══ Information supplied

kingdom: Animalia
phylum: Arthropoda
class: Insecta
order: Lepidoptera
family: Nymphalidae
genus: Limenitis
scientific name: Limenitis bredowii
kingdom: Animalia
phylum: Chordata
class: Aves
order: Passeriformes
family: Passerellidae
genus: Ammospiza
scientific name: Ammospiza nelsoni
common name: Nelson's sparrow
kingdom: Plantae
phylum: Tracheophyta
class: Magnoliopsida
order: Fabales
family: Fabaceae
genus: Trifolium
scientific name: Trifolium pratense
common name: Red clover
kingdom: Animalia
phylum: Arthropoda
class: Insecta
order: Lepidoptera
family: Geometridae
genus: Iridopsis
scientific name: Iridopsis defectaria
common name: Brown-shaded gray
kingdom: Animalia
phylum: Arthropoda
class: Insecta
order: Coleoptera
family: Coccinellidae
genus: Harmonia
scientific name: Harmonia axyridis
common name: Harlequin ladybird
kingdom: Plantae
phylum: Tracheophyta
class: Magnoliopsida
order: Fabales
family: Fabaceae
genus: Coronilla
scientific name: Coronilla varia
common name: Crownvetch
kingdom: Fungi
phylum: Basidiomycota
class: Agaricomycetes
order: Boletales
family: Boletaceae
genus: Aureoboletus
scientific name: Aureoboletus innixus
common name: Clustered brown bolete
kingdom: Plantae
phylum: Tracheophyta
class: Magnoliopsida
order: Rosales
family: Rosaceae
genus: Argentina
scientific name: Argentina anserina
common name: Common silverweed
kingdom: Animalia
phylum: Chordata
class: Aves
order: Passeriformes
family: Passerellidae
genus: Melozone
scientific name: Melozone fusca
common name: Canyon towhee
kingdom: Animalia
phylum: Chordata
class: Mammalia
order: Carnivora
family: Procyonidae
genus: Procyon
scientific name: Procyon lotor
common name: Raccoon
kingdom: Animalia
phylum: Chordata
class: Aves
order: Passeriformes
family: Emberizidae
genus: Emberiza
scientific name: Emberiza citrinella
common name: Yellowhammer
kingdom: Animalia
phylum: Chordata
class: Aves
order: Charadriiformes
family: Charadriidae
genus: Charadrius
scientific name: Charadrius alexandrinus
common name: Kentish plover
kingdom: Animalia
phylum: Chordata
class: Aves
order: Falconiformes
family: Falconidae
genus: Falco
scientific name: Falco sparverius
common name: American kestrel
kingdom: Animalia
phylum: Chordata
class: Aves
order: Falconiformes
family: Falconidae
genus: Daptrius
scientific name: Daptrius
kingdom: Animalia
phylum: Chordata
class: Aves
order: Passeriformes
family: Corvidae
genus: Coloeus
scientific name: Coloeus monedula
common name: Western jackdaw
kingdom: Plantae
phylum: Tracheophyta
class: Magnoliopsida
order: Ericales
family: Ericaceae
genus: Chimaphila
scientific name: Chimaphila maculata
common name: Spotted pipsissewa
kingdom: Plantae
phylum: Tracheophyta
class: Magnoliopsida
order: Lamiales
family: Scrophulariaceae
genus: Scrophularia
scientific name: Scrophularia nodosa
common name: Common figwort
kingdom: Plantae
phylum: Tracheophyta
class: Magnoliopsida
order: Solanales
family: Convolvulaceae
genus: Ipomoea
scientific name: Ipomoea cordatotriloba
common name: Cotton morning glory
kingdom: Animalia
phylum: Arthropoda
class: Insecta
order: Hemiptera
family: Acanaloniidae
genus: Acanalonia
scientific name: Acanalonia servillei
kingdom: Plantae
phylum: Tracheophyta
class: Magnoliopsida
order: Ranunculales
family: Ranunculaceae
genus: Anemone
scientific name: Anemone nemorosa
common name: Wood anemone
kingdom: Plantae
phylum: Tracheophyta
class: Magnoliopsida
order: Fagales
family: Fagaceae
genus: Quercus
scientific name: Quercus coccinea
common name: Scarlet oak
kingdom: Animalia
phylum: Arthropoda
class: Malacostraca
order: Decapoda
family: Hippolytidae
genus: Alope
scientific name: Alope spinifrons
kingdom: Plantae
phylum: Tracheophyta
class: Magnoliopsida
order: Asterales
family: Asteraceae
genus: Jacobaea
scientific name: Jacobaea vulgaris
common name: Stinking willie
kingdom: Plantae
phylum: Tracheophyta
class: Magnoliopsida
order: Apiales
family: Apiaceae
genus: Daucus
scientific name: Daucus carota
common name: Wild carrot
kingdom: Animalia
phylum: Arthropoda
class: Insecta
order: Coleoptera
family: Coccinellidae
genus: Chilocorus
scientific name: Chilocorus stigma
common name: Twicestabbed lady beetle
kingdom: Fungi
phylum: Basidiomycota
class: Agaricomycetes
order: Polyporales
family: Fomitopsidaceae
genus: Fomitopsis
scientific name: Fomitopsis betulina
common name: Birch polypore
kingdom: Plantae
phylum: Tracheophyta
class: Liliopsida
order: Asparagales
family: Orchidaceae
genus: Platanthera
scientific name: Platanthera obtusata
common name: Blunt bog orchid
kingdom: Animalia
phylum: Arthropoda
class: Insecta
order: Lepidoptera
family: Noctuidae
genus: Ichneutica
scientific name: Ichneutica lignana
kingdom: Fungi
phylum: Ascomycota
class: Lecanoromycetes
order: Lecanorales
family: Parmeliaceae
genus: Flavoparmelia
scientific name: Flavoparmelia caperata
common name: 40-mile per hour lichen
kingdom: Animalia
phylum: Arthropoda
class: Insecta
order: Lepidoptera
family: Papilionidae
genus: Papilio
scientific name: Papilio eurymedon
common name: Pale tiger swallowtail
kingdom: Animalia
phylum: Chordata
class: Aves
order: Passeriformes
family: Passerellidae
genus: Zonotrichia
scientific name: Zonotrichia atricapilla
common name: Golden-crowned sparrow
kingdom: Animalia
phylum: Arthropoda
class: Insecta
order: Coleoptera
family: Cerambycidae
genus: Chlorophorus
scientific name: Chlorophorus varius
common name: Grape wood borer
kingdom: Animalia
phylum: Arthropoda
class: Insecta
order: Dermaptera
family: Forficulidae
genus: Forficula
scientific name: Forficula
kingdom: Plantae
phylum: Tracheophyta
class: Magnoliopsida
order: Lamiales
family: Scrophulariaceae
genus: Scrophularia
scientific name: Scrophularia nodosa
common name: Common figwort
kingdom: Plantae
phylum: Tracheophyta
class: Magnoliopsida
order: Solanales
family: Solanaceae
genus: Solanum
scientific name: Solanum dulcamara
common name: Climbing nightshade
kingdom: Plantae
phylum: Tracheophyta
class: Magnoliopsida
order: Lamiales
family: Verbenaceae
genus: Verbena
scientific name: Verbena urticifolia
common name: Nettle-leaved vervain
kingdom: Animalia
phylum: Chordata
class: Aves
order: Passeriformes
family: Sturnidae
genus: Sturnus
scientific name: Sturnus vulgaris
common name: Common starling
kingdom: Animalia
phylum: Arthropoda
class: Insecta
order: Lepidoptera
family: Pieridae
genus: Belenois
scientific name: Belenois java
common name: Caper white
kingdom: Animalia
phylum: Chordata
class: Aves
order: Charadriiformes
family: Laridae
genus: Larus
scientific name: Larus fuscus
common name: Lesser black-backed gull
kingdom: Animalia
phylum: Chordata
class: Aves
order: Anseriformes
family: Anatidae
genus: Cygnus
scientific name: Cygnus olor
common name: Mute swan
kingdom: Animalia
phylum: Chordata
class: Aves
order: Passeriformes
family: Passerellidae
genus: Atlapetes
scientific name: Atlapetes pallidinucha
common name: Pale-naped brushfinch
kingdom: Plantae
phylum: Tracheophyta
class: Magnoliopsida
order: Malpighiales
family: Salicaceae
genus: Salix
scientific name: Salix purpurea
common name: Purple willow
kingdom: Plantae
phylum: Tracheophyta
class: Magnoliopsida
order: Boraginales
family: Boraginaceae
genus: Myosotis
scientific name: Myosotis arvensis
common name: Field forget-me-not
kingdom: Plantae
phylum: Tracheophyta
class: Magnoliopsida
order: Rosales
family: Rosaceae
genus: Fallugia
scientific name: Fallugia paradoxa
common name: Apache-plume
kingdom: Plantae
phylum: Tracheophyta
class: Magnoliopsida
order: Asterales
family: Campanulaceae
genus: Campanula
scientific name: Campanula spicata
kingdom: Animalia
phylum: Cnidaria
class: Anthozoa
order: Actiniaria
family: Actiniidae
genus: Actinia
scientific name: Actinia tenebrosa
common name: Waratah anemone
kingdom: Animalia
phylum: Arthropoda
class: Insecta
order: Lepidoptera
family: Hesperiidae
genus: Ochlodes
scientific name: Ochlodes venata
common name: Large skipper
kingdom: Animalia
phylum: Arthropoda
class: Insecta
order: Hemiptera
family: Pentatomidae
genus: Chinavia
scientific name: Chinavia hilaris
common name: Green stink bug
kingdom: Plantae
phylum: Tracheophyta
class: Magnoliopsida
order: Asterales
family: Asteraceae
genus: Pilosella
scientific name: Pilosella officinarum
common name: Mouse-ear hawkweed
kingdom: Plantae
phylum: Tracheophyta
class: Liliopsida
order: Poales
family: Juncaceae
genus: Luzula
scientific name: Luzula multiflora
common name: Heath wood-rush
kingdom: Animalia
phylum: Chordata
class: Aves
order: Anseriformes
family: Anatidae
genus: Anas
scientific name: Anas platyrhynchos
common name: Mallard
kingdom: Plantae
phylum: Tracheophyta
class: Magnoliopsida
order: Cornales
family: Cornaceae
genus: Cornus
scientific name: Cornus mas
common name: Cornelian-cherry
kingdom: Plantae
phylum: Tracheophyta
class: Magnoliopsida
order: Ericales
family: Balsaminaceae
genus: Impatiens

════

● **Work to be completed**
Copy out the stretch of the data above from the line containing "scientific name: Anemone nemorosa" through the line containing "scientific name: Chilocorus stigma", keeping every line identical to how it reads above.

● **Full solution**
scientific name: Anemone nemorosa
common name: Wood anemone
kingdom: Plantae
phylum: Tracheophyta
class: Magnoliopsida
order: Fagales
family: Fagaceae
genus: Quercus
scientific name: Quercus coccinea
common name: Scarlet oak
kingdom: Animalia
phylum: Arthropoda
class: Malacostraca
order: Decapoda
family: Hippolytidae
genus: Alope
scientific name: Alope spinifrons
kingdom: Plantae
phylum: Tracheophyta
class: Magnoliopsida
order: Asterales
family: Asteraceae
genus: Jacobaea
scientific name: Jacobaea vulgaris
common name: Stinking willie
kingdom: Plantae
phylum: Tracheophyta
class: Magnoliopsida
order: Apiales
family: Apiaceae
genus: Daucus
scientific name: Daucus carota
common name: Wild carrot
kingdom: Animalia
phylum: Arthropoda
class: Insecta
order: Coleoptera
family: Coccinellidae
genus: Chilocorus
scientific name: Chilocorus stigma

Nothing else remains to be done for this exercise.